Through her, in due course, he came to know another girl, a queer abrupt young American, already an old maid at twenty-two, and in open revolt against her family for reasons not unlike his own. Adele Anthony had come abroad to keep house for a worthless “artistic” brother, who was preparing to be a sculptor by prolonged sessions in Anglo-American bars and the lobbies of music-halls. When he finally went under, and was shipped home, Miss Anthony stayed on in Paris, ashamed, as she told Campton, to go back and face the righteous triumph of a family connection who had unanimously disbelieved in the possibility of making Bill Anthony into a sculptor, and in the wisdom of his sister’s staking her small means on the venture.

“Somehow, behind it all, I was right, and they were wrong; but to do anything with poor Bill I ought to have been able to begin two or three generations back,” she confessed.

Miss Anthony had many friends in Paris, of whom Julia Ambrose was the most admired; and she had assisted sympathizingly (if not enthusiastically) at Campton’s wooing of Julia, and their hasty marriage. Her only note of warning had been the reminder that Julia had always been poor, and had always lived as if she were rich; and that was silenced by Campton’s rejoinder that the Magic Mangle, to which the Campton prosperity was due, was someday going to make him rich, though he had always lived as if he were poor.

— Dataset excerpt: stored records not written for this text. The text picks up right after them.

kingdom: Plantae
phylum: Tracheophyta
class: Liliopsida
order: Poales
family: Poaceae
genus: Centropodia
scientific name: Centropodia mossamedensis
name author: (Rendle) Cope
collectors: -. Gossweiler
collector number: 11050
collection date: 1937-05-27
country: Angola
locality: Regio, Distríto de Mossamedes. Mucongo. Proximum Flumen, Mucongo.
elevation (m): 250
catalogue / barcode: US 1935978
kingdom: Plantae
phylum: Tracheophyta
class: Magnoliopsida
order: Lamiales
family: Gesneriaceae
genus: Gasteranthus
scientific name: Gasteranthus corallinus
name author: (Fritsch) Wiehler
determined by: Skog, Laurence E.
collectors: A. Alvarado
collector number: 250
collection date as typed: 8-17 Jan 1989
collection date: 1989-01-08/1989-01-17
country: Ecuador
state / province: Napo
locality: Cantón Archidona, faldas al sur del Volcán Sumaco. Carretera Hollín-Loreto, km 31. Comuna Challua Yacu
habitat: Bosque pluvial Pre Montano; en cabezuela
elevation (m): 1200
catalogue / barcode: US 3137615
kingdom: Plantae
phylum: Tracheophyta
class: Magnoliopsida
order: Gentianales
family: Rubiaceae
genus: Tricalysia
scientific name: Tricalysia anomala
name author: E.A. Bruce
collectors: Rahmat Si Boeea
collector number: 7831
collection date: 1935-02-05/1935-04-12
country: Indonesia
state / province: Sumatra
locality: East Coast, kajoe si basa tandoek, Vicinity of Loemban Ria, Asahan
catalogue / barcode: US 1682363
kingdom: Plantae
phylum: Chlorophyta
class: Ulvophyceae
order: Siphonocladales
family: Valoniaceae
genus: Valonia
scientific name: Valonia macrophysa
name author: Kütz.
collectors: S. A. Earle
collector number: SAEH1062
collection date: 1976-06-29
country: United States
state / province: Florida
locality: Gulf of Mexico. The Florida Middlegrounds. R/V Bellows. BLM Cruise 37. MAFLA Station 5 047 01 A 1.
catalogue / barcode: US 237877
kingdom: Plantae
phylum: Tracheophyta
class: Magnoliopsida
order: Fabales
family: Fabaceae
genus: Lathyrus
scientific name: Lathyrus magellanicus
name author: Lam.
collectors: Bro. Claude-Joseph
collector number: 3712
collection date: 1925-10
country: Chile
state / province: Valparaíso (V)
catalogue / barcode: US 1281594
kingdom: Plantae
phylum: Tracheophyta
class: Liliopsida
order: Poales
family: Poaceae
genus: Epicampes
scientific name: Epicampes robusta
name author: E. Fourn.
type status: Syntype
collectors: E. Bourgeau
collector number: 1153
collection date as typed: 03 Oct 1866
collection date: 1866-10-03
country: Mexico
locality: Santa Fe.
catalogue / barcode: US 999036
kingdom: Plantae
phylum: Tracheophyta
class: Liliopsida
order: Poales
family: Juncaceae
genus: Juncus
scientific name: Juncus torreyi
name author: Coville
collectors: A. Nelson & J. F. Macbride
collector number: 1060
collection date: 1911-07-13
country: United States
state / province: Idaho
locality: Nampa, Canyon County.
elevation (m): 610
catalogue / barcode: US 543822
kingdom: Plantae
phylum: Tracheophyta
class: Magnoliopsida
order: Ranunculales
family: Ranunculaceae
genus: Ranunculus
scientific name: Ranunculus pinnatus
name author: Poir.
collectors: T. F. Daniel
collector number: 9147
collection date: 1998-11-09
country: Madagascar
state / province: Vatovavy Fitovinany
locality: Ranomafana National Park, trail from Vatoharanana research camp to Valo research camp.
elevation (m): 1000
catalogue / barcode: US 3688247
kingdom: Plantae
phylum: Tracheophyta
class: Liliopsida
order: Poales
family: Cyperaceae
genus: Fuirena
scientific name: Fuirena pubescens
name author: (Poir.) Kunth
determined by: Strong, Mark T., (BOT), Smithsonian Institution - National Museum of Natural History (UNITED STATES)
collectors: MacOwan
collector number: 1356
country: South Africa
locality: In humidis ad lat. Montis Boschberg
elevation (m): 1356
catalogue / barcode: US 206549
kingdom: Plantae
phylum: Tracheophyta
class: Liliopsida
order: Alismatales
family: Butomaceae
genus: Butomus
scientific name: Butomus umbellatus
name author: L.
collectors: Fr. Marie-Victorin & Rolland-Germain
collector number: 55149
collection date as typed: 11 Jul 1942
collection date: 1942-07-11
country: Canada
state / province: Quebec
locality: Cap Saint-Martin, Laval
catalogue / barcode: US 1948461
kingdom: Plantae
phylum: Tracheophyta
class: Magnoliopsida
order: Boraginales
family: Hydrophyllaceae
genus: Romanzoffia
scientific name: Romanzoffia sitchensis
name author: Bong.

“Well—you’d better not, any longer,” Adele sharply advised; and he laughed, and promised to go out and buy a new hat. In truth, careless of comfort as he was, he adored luxury in women, and was resolved to let his wife ruin him if she did it handsomely enough. Doubtless she might have, had fate given her time; but soon after their marriage old Mr. Campton died, and it was found that a trusted manager had so invested the profits of the Mangle that the heirs inherited only a series of law-suits.

John Campton, henceforth, was merely the unsuccessful son of a ruined manufacturer; painting became a luxury he could no longer afford, and his mother and sisters besought him to come back and take over what was left of the business. It seemed so clearly his duty that, with anguish of soul, he prepared to go; but Julia, on being consulted, developed a sudden passion for art and poverty.

“We’d have to live in Utica—for some years at any rate?”

“Well, yes, no doubt!” They faced the fact desolately.

“They’d much better look out for another manager. What do you know about business? Since you’ve taken up painting you’d better try to make a success of that,” she advised him; and he was too much of the same mind not to agree.

It was not long before George’s birth, and they were fully resolved to go home for the event, and thus spare their hoped-for heir the inconvenience of coming into the world, like his father, in a foreign country. But now this was not to be thought of, and the eventual inconvenience to George was lost sight of by his progenitors in the contemplation of nearer problems.

For a few years their life dragged along shabbily and depressingly. Now that Campton’s painting was no longer an amateur’s hobby but a domestic obligation, Julia thought it her duty to interest herself in it; and her only idea of doing so was by means of what she called “ relations,” using the word in its French and diplomatic sense.

She was convinced that her husband’s lack of success was due to Beausite’s blighting epigram, and to Campton’s subsequent resolve to strike out for himself. “ It’s a great mistake to try to be original till people have got used to you,” she said, with the shrewdness that sometimes startled him. “If you’d only been civil to Beausite he would have ended by taking you up, and then you could have painted as queerly as you liked.”